To determine at which adenines the methylation prediction was usefully informative and accurate, we used a second neural network model to predict the IPD residual in a positive control sample from sequence context. Sequence contexts that consistently produced residuals near zero in a positive control would be likely never methylated by EcoGII, or always methylated endogenously. The input to this network was the one-hot encoded sequence context as described above. The output was the measured log IPD with predicted log IPD subtracted. The training data was a fully methylated naked DNA sample of E14. Mean log IPD residuals were calculated using the above trained model. 20,000,000 adenines were used as training data and 10,000,000 as validation data. The neural network consisted of three dense layers of 100 units, relu activation, and he uniform initialization. The model was trained using Adam optimizer for two epochs with a batch size of 128. After examining the output of the trained model on negative and positive controls and chromatin, we settled on a cutoff of 0.6 for the predicted residual in positive control for calling a sequence context as usable for downstream analysis, and a cutoff of 0.42 for the mean log IPD residual for calling an adenine as methylated.

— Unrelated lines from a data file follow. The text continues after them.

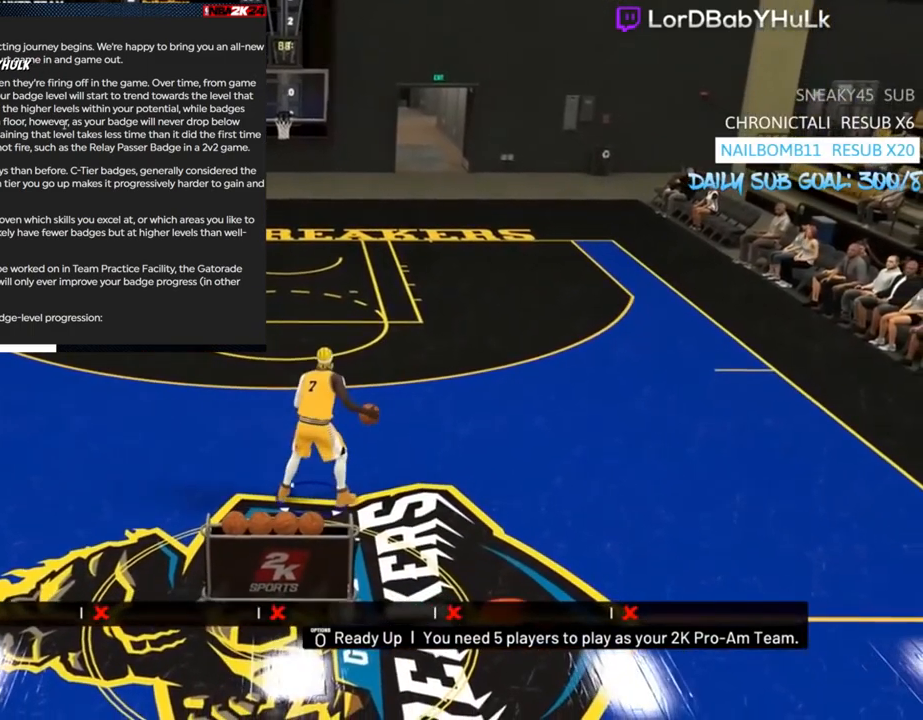
{"buttons": [], "left_stick": "center", "right_stick": "center", "events": [[333, "right_stick", "left"], [500, "right_stick", "center"]]}
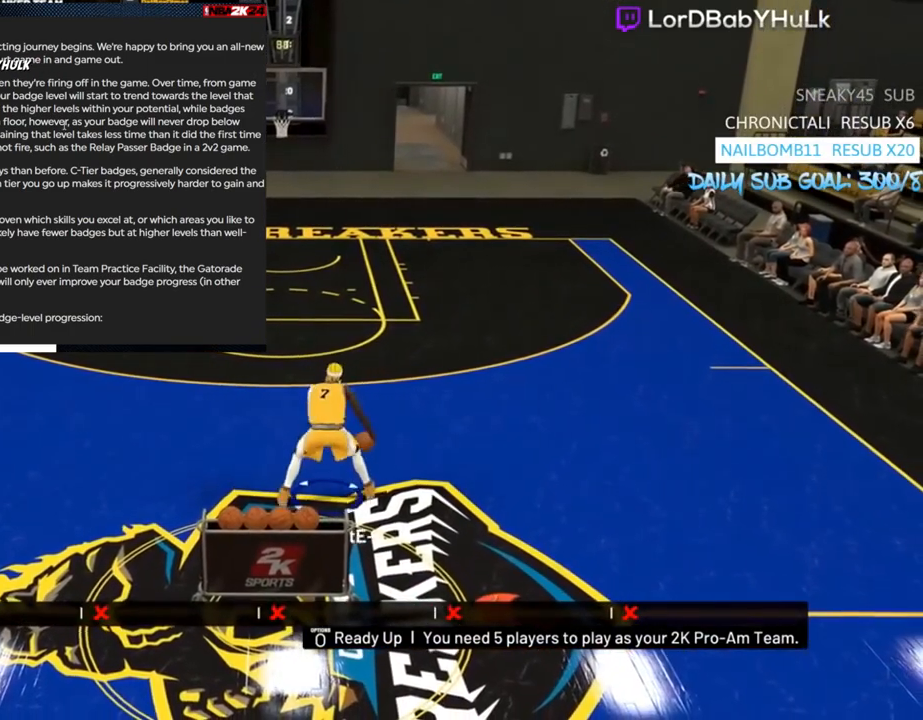
{"buttons": [], "left_stick": "center", "right_stick": "center", "events": [[67, "right_stick", "left"], [233, "right_stick", "center"]]}
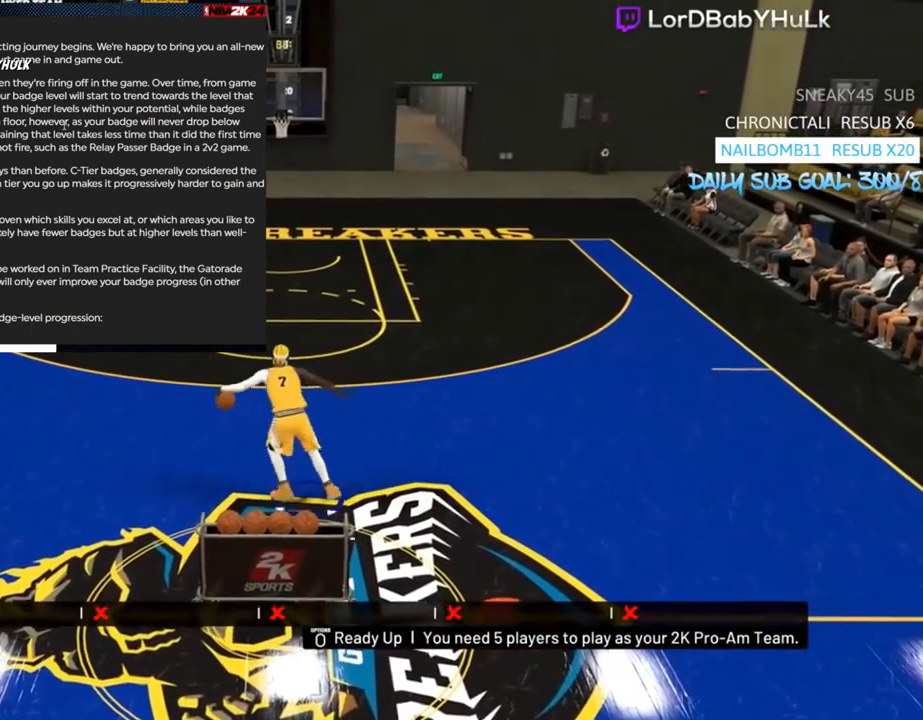
{"buttons": [], "left_stick": "center", "right_stick": "center", "events": [[267, "right_stick", "right"], [400, "right_stick", "center"]]}
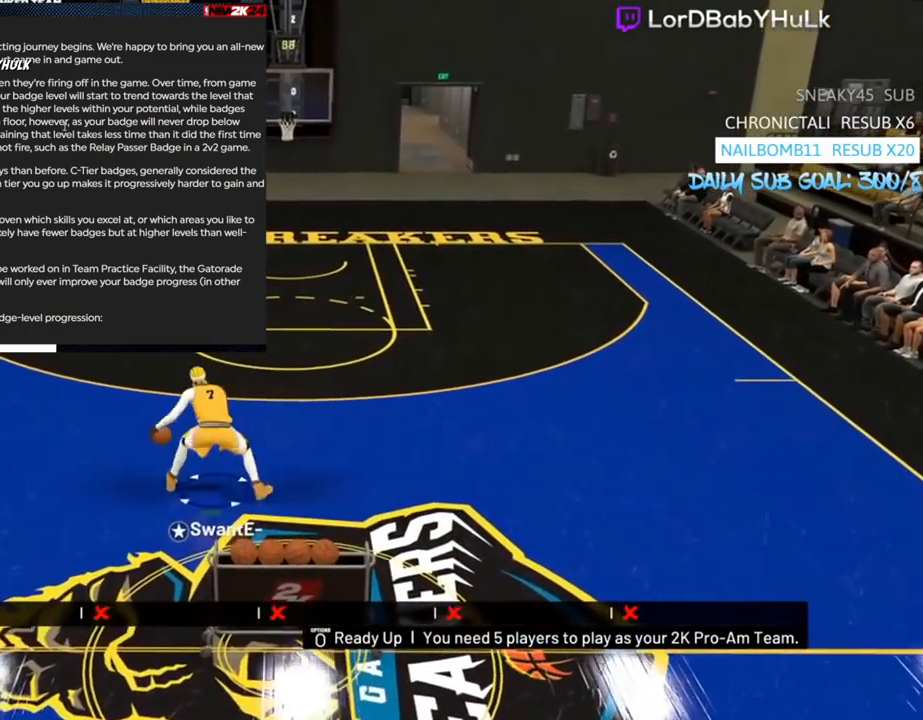
{"buttons": [], "left_stick": "center", "right_stick": "center", "events": [[33, "right_stick", "right"], [133, "right_stick", "center"]]}
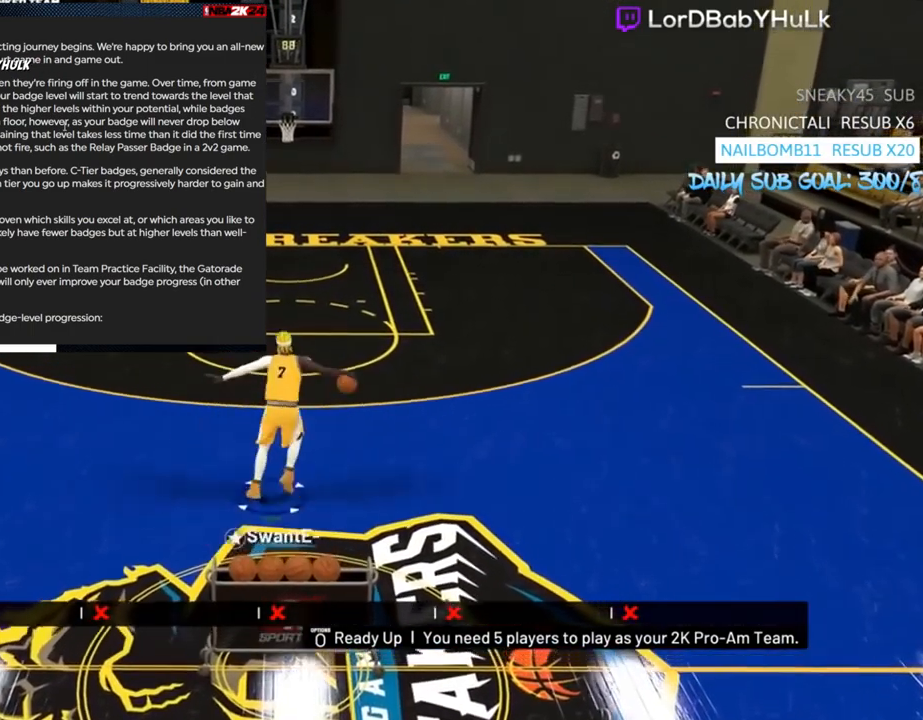
{"buttons": [], "left_stick": "center", "right_stick": "center", "events": [[100, "right_stick", "left"], [200, "right_stick", "center"], [333, "right_stick", "left"], [467, "right_stick", "center"]]}
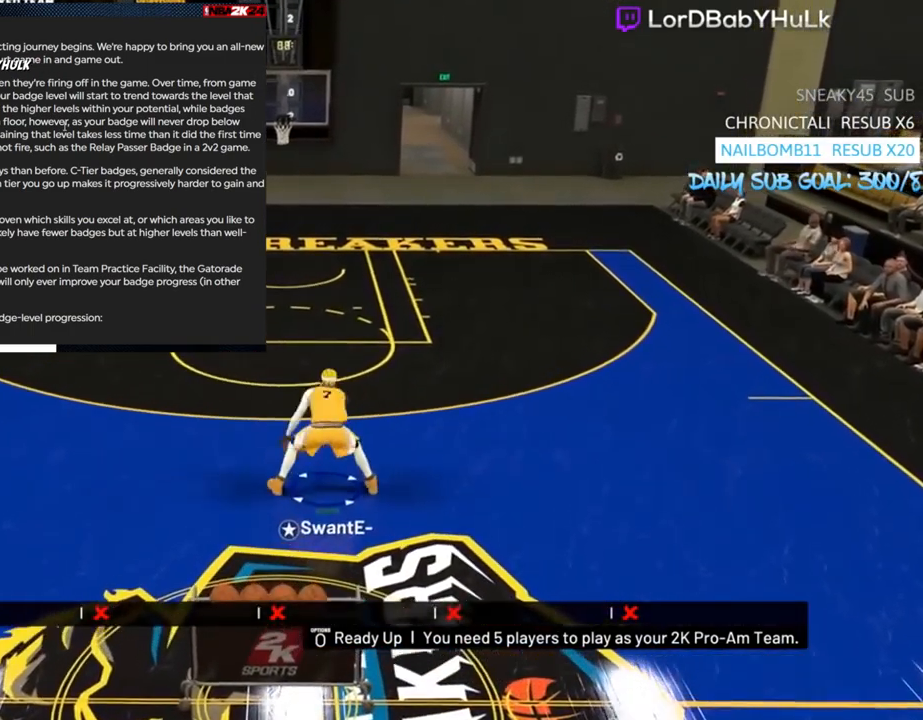
{"buttons": [], "left_stick": "center", "right_stick": "right", "events": [[400, "right_stick", "right"]]}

Predicting molecule-wide DNA accessibility using Hidden Markov Models

Predicting DNA accessibility in homogeneous samples

To go beyond individual methylation predictions and predict DNA accessibility along each molecule we applied a Hidden Markov Model (HMM). An HMM model was constructed for each amplicon reference, with two states for every adenine at which methylation was predicted: one state representing that adenine being inaccessible to the methyltransferase, and another representing it being accessible. The emission probabilities were all Bernoulli distributions, with the probability of observing a methylation in an inaccessible state being the fraction of unmethylated control molecules predicted to be methylated at that adenine, and the probability of observing a methylation in an accessible state being the fraction of fully methylated naked DNA control molecules predicted to be methylated at that adenine. 0.5 was added to the numerator and denominator of all fractions to avoid any probabilities of zero. An initial state was created with an equal probability of transitioning into either accessible or inaccessible states. Transition probabilities between adenines were set using the logic that for an expected average duration in a single state of L, by the geometric distribution at each base the probability of switching states at the next base will be 1/L. The probability of staying in the same state from one adenine to the next is thus 〖(1-1/L)〗^B, where B is the distance in bases between adenines. The probability of switching to the other state at the next adenine is then 1 minus that value. Different values of the average duration L were tested, and ultimately a value of 1000 bp was used. This is much higher than expected, but has the beneficial result of requiring a higher burden of evidence to motivate switching states and thus minimizes spurious switching.

With the HMM model constructed, the most likely state path was found using the Viterbi algorithm for all molecules in all samples, with the predicted methylation at each adenine provided as the input. The solved path was output as an array with accessible adenines as 1, inaccessible as 0, and non-adenine and uncalled bases interpolated.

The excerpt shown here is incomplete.